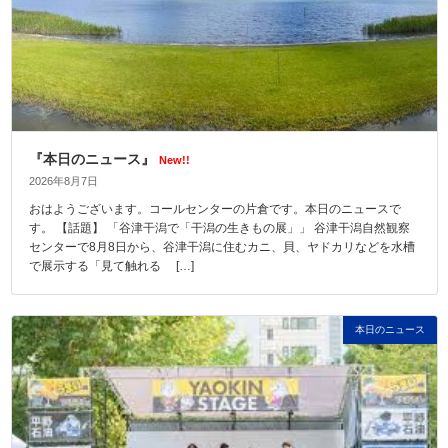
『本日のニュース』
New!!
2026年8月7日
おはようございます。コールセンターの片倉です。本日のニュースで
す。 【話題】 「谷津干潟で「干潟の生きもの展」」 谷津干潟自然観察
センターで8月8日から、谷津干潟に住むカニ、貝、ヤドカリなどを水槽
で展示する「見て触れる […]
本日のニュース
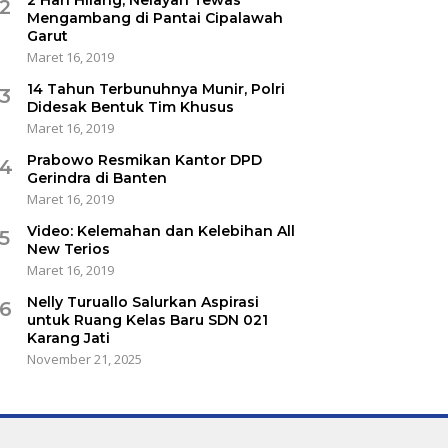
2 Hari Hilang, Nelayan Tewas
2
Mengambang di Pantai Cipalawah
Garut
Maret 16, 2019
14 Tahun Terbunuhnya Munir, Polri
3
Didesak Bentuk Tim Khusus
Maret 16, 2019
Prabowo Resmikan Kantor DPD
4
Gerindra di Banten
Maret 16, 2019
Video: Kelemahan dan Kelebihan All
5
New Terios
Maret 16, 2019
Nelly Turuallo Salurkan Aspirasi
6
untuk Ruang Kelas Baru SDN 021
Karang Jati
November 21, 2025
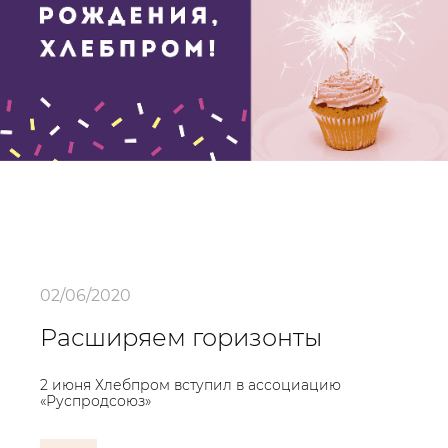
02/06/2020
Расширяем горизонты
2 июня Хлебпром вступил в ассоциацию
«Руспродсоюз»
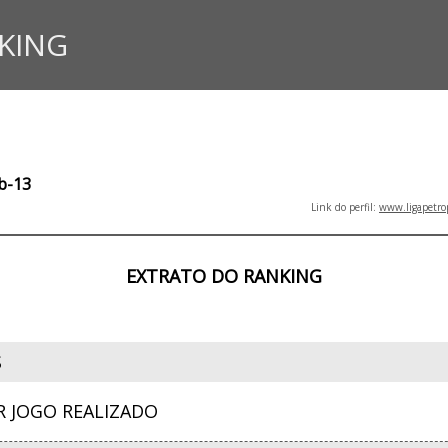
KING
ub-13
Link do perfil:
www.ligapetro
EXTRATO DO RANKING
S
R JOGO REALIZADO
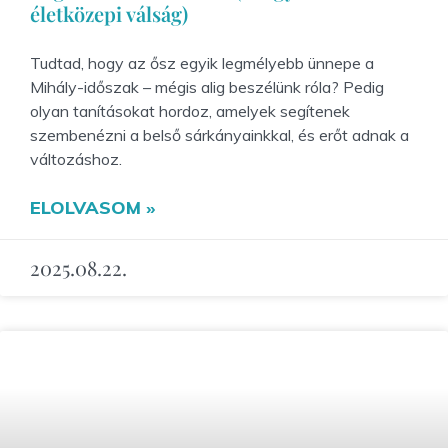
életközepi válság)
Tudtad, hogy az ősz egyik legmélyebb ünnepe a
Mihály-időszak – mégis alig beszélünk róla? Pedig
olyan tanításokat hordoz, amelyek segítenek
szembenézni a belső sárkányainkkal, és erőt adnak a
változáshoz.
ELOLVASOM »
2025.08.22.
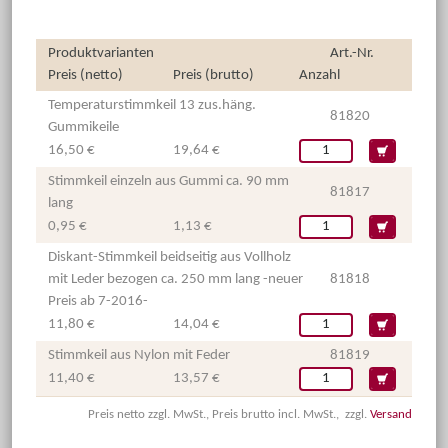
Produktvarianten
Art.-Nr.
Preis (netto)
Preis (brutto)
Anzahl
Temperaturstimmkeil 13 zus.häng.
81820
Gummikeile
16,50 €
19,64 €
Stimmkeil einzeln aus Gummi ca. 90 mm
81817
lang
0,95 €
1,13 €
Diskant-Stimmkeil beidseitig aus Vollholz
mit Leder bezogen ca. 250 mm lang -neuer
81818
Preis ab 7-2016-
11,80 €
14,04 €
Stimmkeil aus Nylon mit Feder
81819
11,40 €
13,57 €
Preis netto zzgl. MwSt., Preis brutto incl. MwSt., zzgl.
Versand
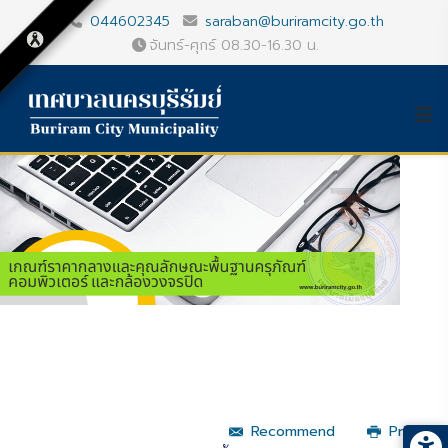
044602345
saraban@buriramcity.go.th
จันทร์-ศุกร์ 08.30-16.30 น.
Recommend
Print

● **PROMPT**
Would you give the data above again word for word, skipping any images?

● **RESPONSE TO THIS TASK**
『本日のニュース』
New!!
2026年8月7日
おはようございます。コールセンターの片倉です。本日のニュースで
す。 【話題】 「谷津干潟で「干潟の生きもの展」」 谷津干潟自然観察
センターで8月8日から、谷津干潟に住むカニ、貝、ヤドカリなどを水槽
で展示する「見て触れる […]
本日のニュース
2 Hari Hilang, Nelayan Tewas
2
Mengambang di Pantai Cipalawah
Garut
Maret 16, 2019
14 Tahun Terbunuhnya Munir, Polri
3
Didesak Bentuk Tim Khusus
Maret 16, 2019
Prabowo Resmikan Kantor DPD
4
Gerindra di Banten
Maret 16, 2019
Video: Kelemahan dan Kelebihan All
5
New Terios
Maret 16, 2019
Nelly Turuallo Salurkan Aspirasi
6
untuk Ruang Kelas Baru SDN 021
Karang Jati
November 21, 2025
02/06/2020
Расширяем горизонты
2 июня Хлебпром вступил в ассоциацию
«Руспродсоюз»
KING
ub-13
Link do perfil:
www.ligapetro
EXTRATO DO RANKING
S
R JOGO REALIZADO
életközepi válság)
Tudtad, hogy az ősz egyik legmélyebb ünnepe a
Mihály-időszak – mégis alig beszélünk róla? Pedig
olyan tanításokat hordoz, amelyek segítenek
szembenézni a belső sárkányainkkal, és erőt adnak a
változáshoz.
ELOLVASOM »
2025.08.22.
Produktvarianten
Art.-Nr.
Preis (netto)
Preis (brutto)
Anzahl
Temperaturstimmkeil 13 zus.häng.
81820
Gummikeile
16,50 €
19,64 €
Stimmkeil einzeln aus Gummi ca. 90 mm
81817
lang
0,95 €
1,13 €
Diskant-Stimmkeil beidseitig aus Vollholz
mit Leder bezogen ca. 250 mm lang -neuer
81818
Preis ab 7-2016-
11,80 €
14,04 €
Stimmkeil aus Nylon mit Feder
81819
11,40 €
13,57 €
Preis netto zzgl. MwSt., Preis brutto incl. MwSt., zzgl.
Versand
044602345
saraban@buriramcity.go.th
จันทร์-ศุกร์ 08.30-16.30 น.
Recommend
Print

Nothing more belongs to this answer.